**Work order**
Copy the listing below line for line, keeping every character unchanged.

Task material Start Marker

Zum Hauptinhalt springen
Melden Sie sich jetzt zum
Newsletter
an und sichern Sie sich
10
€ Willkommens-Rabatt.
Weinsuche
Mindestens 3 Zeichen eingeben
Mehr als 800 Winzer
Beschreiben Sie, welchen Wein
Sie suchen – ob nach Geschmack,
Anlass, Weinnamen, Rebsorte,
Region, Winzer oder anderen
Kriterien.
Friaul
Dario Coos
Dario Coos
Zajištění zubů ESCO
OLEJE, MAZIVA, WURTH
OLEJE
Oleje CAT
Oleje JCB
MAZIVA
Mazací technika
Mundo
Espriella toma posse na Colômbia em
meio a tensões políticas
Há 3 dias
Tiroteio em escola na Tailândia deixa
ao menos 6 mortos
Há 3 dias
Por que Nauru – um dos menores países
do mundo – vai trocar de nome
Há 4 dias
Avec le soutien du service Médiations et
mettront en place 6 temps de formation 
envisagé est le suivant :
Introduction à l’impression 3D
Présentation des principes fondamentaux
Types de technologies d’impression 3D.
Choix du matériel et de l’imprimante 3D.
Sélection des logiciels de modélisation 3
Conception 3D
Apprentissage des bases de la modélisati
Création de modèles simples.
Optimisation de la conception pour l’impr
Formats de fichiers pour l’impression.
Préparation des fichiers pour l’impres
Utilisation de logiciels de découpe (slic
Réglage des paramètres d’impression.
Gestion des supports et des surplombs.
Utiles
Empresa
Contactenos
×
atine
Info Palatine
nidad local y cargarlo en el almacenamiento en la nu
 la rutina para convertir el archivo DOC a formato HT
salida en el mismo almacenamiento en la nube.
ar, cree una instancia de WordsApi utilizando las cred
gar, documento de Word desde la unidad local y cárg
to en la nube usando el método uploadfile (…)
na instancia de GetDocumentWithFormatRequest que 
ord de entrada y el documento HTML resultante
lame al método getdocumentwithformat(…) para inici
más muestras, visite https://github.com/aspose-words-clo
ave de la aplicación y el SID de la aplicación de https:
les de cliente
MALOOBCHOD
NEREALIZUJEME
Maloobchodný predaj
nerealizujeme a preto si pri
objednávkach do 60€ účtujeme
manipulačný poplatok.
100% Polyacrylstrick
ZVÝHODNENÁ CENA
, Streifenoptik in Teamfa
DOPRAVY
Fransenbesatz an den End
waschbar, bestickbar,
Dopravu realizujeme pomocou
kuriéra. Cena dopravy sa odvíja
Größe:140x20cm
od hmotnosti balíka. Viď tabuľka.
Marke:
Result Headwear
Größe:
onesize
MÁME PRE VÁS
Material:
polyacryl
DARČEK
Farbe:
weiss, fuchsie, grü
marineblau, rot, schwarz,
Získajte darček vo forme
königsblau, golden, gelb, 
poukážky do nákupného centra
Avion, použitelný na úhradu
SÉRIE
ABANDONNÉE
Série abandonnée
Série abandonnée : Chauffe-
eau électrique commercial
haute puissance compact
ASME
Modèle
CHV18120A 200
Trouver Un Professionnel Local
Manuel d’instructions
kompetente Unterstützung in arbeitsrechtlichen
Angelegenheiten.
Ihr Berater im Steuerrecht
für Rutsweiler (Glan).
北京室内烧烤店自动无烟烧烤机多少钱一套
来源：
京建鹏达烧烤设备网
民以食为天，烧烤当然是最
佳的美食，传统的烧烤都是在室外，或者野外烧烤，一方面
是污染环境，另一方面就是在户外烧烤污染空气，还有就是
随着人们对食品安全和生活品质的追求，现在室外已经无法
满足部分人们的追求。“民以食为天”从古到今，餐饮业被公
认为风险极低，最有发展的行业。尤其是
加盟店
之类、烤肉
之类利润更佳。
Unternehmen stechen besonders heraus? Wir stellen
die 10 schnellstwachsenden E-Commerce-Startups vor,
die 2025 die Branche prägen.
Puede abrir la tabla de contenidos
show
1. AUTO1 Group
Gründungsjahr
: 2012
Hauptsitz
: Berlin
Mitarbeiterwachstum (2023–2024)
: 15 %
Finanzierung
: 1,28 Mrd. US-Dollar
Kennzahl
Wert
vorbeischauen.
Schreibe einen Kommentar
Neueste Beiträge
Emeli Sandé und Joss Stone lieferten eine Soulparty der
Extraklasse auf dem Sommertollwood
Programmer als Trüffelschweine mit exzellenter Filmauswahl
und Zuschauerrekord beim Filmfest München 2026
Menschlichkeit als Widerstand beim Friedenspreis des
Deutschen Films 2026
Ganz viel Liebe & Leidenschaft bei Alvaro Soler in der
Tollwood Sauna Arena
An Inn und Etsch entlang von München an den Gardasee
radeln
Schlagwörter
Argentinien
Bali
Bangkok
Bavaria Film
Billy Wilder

Task material End Marker

**Task solution**
Zum Hauptinhalt springen
Melden Sie sich jetzt zum
Newsletter
an und sichern Sie sich
10
€ Willkommens-Rabatt.
Weinsuche
Mindestens 3 Zeichen eingeben
Mehr als 800 Winzer
Beschreiben Sie, welchen Wein
Sie suchen – ob nach Geschmack,
Anlass, Weinnamen, Rebsorte,
Region, Winzer oder anderen
Kriterien.
Friaul
Dario Coos
Dario Coos
Zajištění zubů ESCO
OLEJE, MAZIVA, WURTH
OLEJE
Oleje CAT
Oleje JCB
MAZIVA
Mazací technika
Mundo
Espriella toma posse na Colômbia em
meio a tensões políticas
Há 3 dias
Tiroteio em escola na Tailândia deixa
ao menos 6 mortos
Há 3 dias
Por que Nauru – um dos menores países
do mundo – vai trocar de nome
Há 4 dias
Avec le soutien du service Médiations et
mettront en place 6 temps de formation 
envisagé est le suivant :
Introduction à l’impression 3D
Présentation des principes fondamentaux
Types de technologies d’impression 3D.
Choix du matériel et de l’imprimante 3D.
Sélection des logiciels de modélisation 3
Conception 3D
Apprentissage des bases de la modélisati
Création de modèles simples.
Optimisation de la conception pour l’impr
Formats de fichiers pour l’impression.
Préparation des fichiers pour l’impres
Utilisation de logiciels de découpe (slic
Réglage des paramètres d’impression.
Gestion des supports et des surplombs.
Utiles
Empresa
Contactenos
×
atine
Info Palatine
nidad local y cargarlo en el almacenamiento en la nu
 la rutina para convertir el archivo DOC a formato HT
salida en el mismo almacenamiento en la nube.
ar, cree una instancia de WordsApi utilizando las cred
gar, documento de Word desde la unidad local y cárg
to en la nube usando el método uploadfile (…)
na instancia de GetDocumentWithFormatRequest que 
ord de entrada y el documento HTML resultante
lame al método getdocumentwithformat(…) para inici
más muestras, visite https://github.com/aspose-words-clo
ave de la aplicación y el SID de la aplicación de https:
les de cliente
MALOOBCHOD
NEREALIZUJEME
Maloobchodný predaj
nerealizujeme a preto si pri
objednávkach do 60€ účtujeme
manipulačný poplatok.
100% Polyacrylstrick
ZVÝHODNENÁ CENA
, Streifenoptik in Teamfa
DOPRAVY
Fransenbesatz an den End
waschbar, bestickbar,
Dopravu realizujeme pomocou
kuriéra. Cena dopravy sa odvíja
Größe:140x20cm
od hmotnosti balíka. Viď tabuľka.
Marke:
Result Headwear
Größe:
onesize
MÁME PRE VÁS
Material:
polyacryl
DARČEK
Farbe:
weiss, fuchsie, grü
marineblau, rot, schwarz,
Získajte darček vo forme
königsblau, golden, gelb, 
poukážky do nákupného centra
Avion, použitelný na úhradu
SÉRIE
ABANDONNÉE
Série abandonnée
Série abandonnée : Chauffe-
eau électrique commercial
haute puissance compact
ASME
Modèle
CHV18120A 200
Trouver Un Professionnel Local
Manuel d’instructions
kompetente Unterstützung in arbeitsrechtlichen
Angelegenheiten.
Ihr Berater im Steuerrecht
für Rutsweiler (Glan).
北京室内烧烤店自动无烟烧烤机多少钱一套
来源：
京建鹏达烧烤设备网
民以食为天，烧烤当然是最
佳的美食，传统的烧烤都是在室外，或者野外烧烤，一方面
是污染环境，另一方面就是在户外烧烤污染空气，还有就是
随着人们对食品安全和生活品质的追求，现在室外已经无法
满足部分人们的追求。“民以食为天”从古到今，餐饮业被公
认为风险极低，最有发展的行业。尤其是
加盟店
之类、烤肉
之类利润更佳。
Unternehmen stechen besonders heraus? Wir stellen
die 10 schnellstwachsenden E-Commerce-Startups vor,
die 2025 die Branche prägen.
Puede abrir la tabla de contenidos
show
1. AUTO1 Group
Gründungsjahr
: 2012
Hauptsitz
: Berlin
Mitarbeiterwachstum (2023–2024)
: 15 %
Finanzierung
: 1,28 Mrd. US-Dollar
Kennzahl
Wert
vorbeischauen.
Schreibe einen Kommentar
Neueste Beiträge
Emeli Sandé und Joss Stone lieferten eine Soulparty der
Extraklasse auf dem Sommertollwood
Programmer als Trüffelschweine mit exzellenter Filmauswahl
und Zuschauerrekord beim Filmfest München 2026
Menschlichkeit als Widerstand beim Friedenspreis des
Deutschen Films 2026
Ganz viel Liebe & Leidenschaft bei Alvaro Soler in der
Tollwood Sauna Arena
An Inn und Etsch entlang von München an den Gardasee
radeln
Schlagwörter
Argentinien
Bali
Bangkok
Bavaria Film
Billy Wilder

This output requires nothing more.